IRDA keen on standardisation of health insurance
The Insurance Regulatory and Development Authority (IRDA) has been monitoring the current pandemic crisis and the resultant issuance of guidelines for the health insurance companies so that the end user or policyholder’s interests are not diluted
The Insurance Regulatory and Development Authority (IRDA) has been monitoring the current pandemic crisis and the resultant issuance of guidelines for the health insurance companies so that the end user or policyholder's interests are not diluted.
While the pandemic was a surprise for all health insurance companies, the regulator IRDA has proactively came out to clarify that all the polices where the hospitalization is covered would include the pandemic related treatment. This has put a lid on the confusion that prevailed initially around the responsibility of the health companies.
While the regulator encouraged the companies to come up with pandemic-related standalone products (coronakavach) for ensuring the serviceability of the need, IRDA has made certain changes to the way the health insurance policies are issued and administered easing the policyholders to compare and use.
From this October, of the many changes, one major benefit for those policy holders who have paid for eight consecutive years, the insurance company can't reject any claim.

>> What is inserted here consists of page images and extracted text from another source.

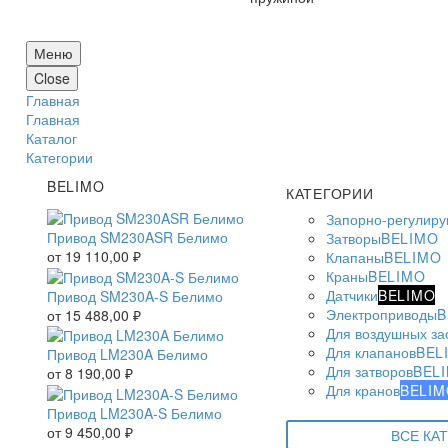
Меню
Close
Главная
Главная
Каталог
Категории
BELIMO
КАТЕГОРИИ
Запорно-регулир
Привод SM230ASR Белимо
Затворы
BELIMO
от
19 110,00
₽
Клапаны
BELIMO
Краны
BELIMO
Датчики
BELIMO
Привод SM230A-S Белимо
Электроприводы
B
от
15 488,00
₽
Для воздушных за
Для клапанов
BEL
Привод LM230A Белимо
Для затворов
BEL
от
8 190,00
₽
Для кранов
BELIM
Привод LM230A-S Белимо
от
9 450,00
₽
ВСЕ КА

Thus, making a long list of procedures and/or diseases being covered while the exclusion list of major diseases is reduced to under 20 from over 30 till now.
Considering the contactless and social-distancing nature of the post-pandemic world, insurance coverage for telemedicine has also been included by the regulator in health plans. This allows the insurers for the claims pertaining to telemedicine consultation instead of the normal consultation.
The insurers also have to adhere to a standardized wording prescribed by the IRDA for an informed choice of the existing and the prospective policyholders. The standards terms and clauses mentioned cover various critical items such as material facts (the information to be disclosed by the insured at the time of application of policy) which determine the claim settlement, management of policy i.e., porting, renewal, etc. This helps in the informed decision making for the policyholders.
For instance, if one has a Rs10 lakh Sum Insured cover with one percent cap on the room rent i.e. effectively eligible for Rs10,000 per day. However, if one were to opt for a room costing, say, Rs15K per day, which is 50 per cent higher than the eligible cap then the insurer would typically deduct 50 per cent from the total claim including the room charges and others.
The new regulations would mandate the insurers to clearly define the associate medical expenses in the policy and disallows the cost of pharmacy, consumables, implants, medical devices and diagnostics to be considered in this category.
Moreover, insurers need to further ensure that the proportionate deductions are not applied to those hospitals that don't follow differential billing or for those expenses where differential billing based on the room category aren't followed. Additionally, insurers are not permitted to apply proportionate deduction for ICU charges.
The regulator's view is that there are no different types or categories of ICU. These clauses have to be incorporated in the new products filed by the insurers on or after October 1, 2020, and for the existing products, which are due for renewal from April 1, 2021.
Though, this would push the insurance premiums upwards up to 20 per cent from the current median, it would enhance the experience of the policyholders with the benefits. This also makes for the younger age individuals/families to opt for health insurance and take advantage of the discounts by good health keeping - most plans provide deductions in the renewal premium upon non-claim and for maintaining healthy habits.